Intervention de Hugues Portelli

Réunion du 7 février 2007 à 21h30
Modification du titre ix de la constitution — Suite de la discussion d'un projet de loi constitutionnelle

Photo de Hugues PortelliHugues Portelli :

Le comité a d'abord tranché entre deux solutions jurisprudentielles possibles : celle du Conseil constitutionnel, qui créait un privilège de juridiction au profit du chef de l'État en confiant à la Haute Cour de Justice le soin de juger aussi bien des actes extérieurs à la fonction présidentielle que de ceux constituant une haute trahison, et celle de la Cour de cassation, créant une inviolabilité temporaire du chef de l'État pour les actes extérieurs à sa fonction au nom de la continuité de l'État dont il est le garant, mais le renvoyant devant le juge ordinaire au terme de son mandat tout en maintenant la compétence de la Haute Cour de justice pour les actes accomplis par le Président dans l'exercice de ses fonctions.

Le comité Avril a opté pour la solution proposée par la Cour de cassation mais en a profité pour l'infléchir dans deux directions : d'abord, en étendant l'inviolabilité à toutes les procédures, qu'elles soient pénales, civiles ou administratives, au motif du lien croissant entre toutes ces procédures dans les actions en responsabilité ; ensuite et surtout, en évitant de créer une inviolabilité totale, y compris en cas de flagrance.

Ce faisant, le comité a infléchi son raisonnement pour considérer que l'instance parlementaire de jugement n'avait pas à interférer dans une procédure à caractère juridictionnel, mais devait se contenter de lever l'immunité pour des cas graves rendant la poursuite du mandat présidentiel impossible. Dans ce cas, la procédure - purement politique - la plus simple et la plus appropriée était la destitution, faisant du Président révoqué un simple citoyen à nouveau passible des tribunaux.

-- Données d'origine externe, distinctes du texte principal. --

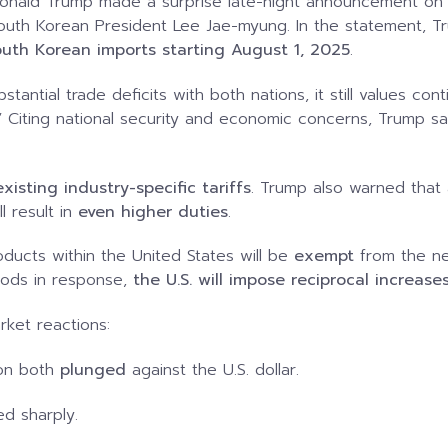
t Donald Trump made a surprise late-night announcement on 
outh Korean President Lee Jae-myung. In the statement, Tr
outh Korean imports starting August 1, 2025
.
stantial trade deficits with both nations, it still values 
.” Citing national security and economic concerns, Trump s
xisting industry-specific tariffs
. Trump also warned that 
l result in
even higher duties
.
ucts within the United States will be
exempt
from the new
goods in response,
the U.S. will impose reciprocal increas
ket reactions:
on both
plunged
against the U.S. dollar.
d sharply.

Considérant que la procédure de destitution pourrait être également utilisée pour les fautes constitutionnelles commises dans l'exercice de la fonction présidentielle - cela permettrait de sortir des incertitudes de la haute trahison -, le comité Avril a opté pour une rédaction commune aux deux cas de figures : les infractions pénales graves rendant impossibles à la fois la poursuite de l'immunité et celle du mandat, et les fautes constitutionnelles commises dans le cadre de ses fonctions. Ce que le comité et, après lui, le projet de loi constitutionnelle ont appelé « le manquement à ses devoirs manifestement incompatible avec l'exercice de son mandat » permet d'englober ces deux hypothèses avec la même sanction politique : la destitution.

La solution reprise par le projet de loi constitutionnelle répond donc à plusieurs objections.

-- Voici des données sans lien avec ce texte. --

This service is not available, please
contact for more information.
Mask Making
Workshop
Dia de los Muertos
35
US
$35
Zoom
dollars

Elle n'interfère pas avec la procédure pénale, puisque la sanction unique - la destitution - est purement politique.

Elle ne crée pas une inviolabilité totale du chef de l'État, puisque celle-ci peut être levée, dans les cas les plus graves, par la destitution.

Elle ne laisse pas le Président à la merci d'un détournement politique de la procédure, puisque le chef de l'État peut toujours dissoudre l'Assemblée nationale - ou démissionner - pour laisser au peuple souverain le soin de trancher.

En cas de faute constitutionnelle, elle n'enferme pas la définition de cette faute dans un cadre trop étroit ou dépassé, en l'occurrence celui de la haute trahison.

Les objections contre les limites de ce texte ont été en grande partie levées par nos collègues députés : d'abord, en supprimant l'empêchement du Président en cas de recours à cette procédure, ce qui aurait aggravé l'affaiblissement du chef de l'État et préjugé de son sort ; ensuite, en imposant une majorité qualifiée telle, aussi bien lors du vote des assemblées pour lancer la procédure que lors du vote du Parlement réuni en Haute Cour, que le détournement partisan de cette procédure devienne impossible.

Les objections qui demeurent ou en tout cas qui ont fait l'objet de débats au sein de la commission des lois se résument à trois arguments.

Premièrement, pourquoi étendre au-delà du domaine pénal l'immunité présidentielle ? À cette objection, il est facile de répondre que, en matière de responsabilité, la séparation entre les voies civiles, pénales et administratives est devenue très franchissable.